Consigne 1.
Relevez chaque ligne des enregistrements qui contient le mot « values », en tenant compte de la casse.

Parmi les sujets qui fachent toujours autant les actionnaires venus voter cette année : les dispositifs de protection en période d'OPA. Mesures jugées inadéquates avec le libre jeu de la Bourse. Dans la foulée, les projets d'augmentation de capital sans droit préférentiel de souscription (DPS) pour les actionnaires sont également dans le collimateur des votants ; tout comme les conventions réglementées, comprenant notamment les rémunérations différées des dirigeants partant à la retraite.

Selon le patron de Proxinvest, les actionnaires ont pointé du doigt, en 2011, de nombreux sujets d'inquiétudes. A commencer par la crise bancaire issue, selon eux, du modèle de banque universelle, mais aussi la création de marchés alternatifs qu'ils jugent opaques et loin d'offrir toutes les informations nécessaires.

2012 s'annonce-t-elle sous de mauvais augure pour les actionnaires Français ? Si Pierre-Henri Leroy s'inquiète de leur désintérêt de ces derniers mois, il a d'ores et déjà fixé ses sujets prioritaires pour la prochaine fournée : la séparation des pouvoirs, le contrôle des conventions réglementées et des rémunérations de dirigeants. En attendant, il se félicite de la création par l'AMF d'un groupe de travail sur les assemblées générales, confié à la présidence d'Olivier Poupart-Lafarge. Ce groupe examine certains problèmes concernant notamment le vote par Internet et la tenue même de l'assemblée. "Les actionnaires doivent veiller à ce que leur droit de vote soit respecté comme source de valeur des entreprises", évangélise Pierre-Henri Leroy.

Enregistrements à traiter.

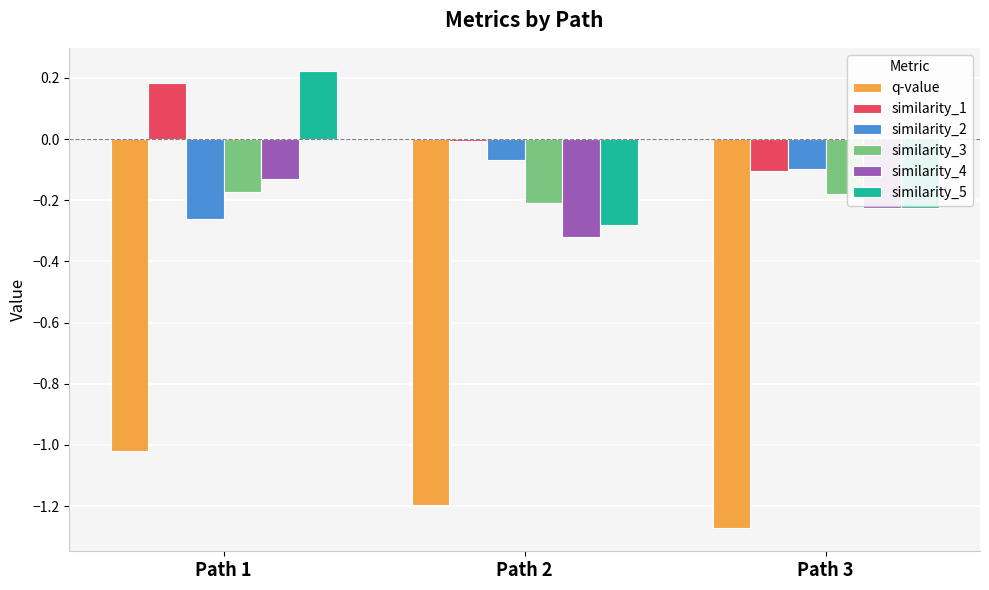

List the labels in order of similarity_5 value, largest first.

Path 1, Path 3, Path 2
--
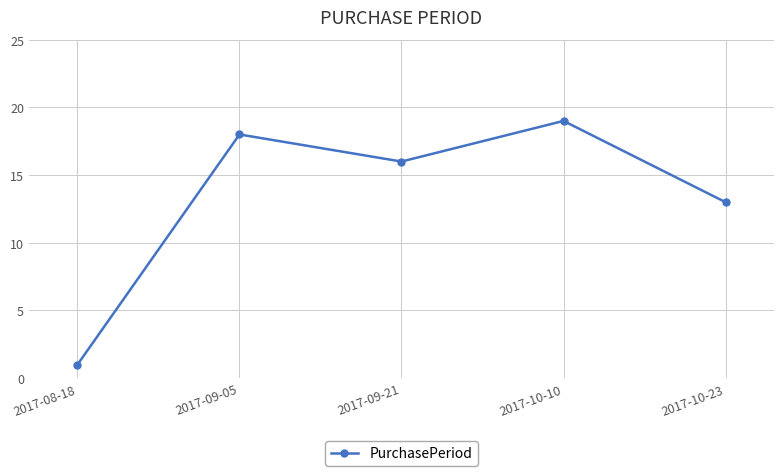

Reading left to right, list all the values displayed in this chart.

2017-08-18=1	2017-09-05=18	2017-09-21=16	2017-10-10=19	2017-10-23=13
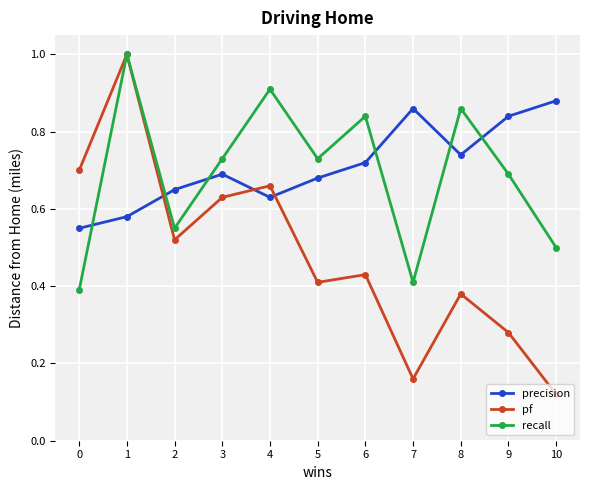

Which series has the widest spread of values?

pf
==
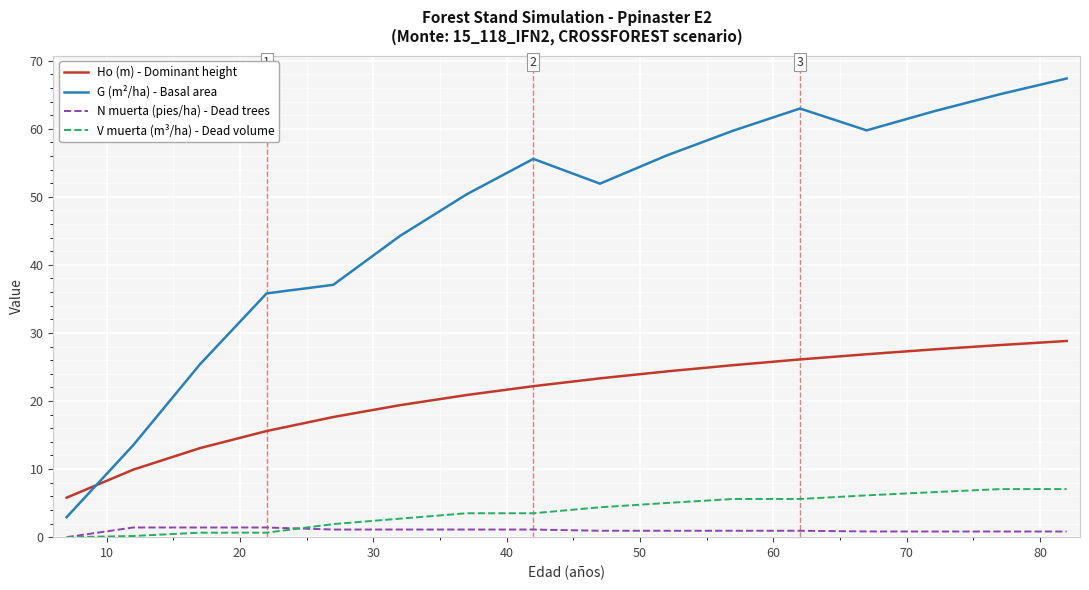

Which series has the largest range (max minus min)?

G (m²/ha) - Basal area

Consigne 2.
Énumérez tous les sujets que les actionnaires votants contestent selon le premier paragraphe de l'extrait.

Corrigé 1.
Reading left to right, list all the values displayed in this chart.
Which series has the widest spread of values?

Corrigé 2.
- les dispositifs de protection en période d'OPA
- les projets d'augmentation de capital sans droit préférentiel de souscription (DPS) pour les actionnaires
- les conventions réglementées, comprenant notamment les rémunérations différées des dirigeants partant à la retraite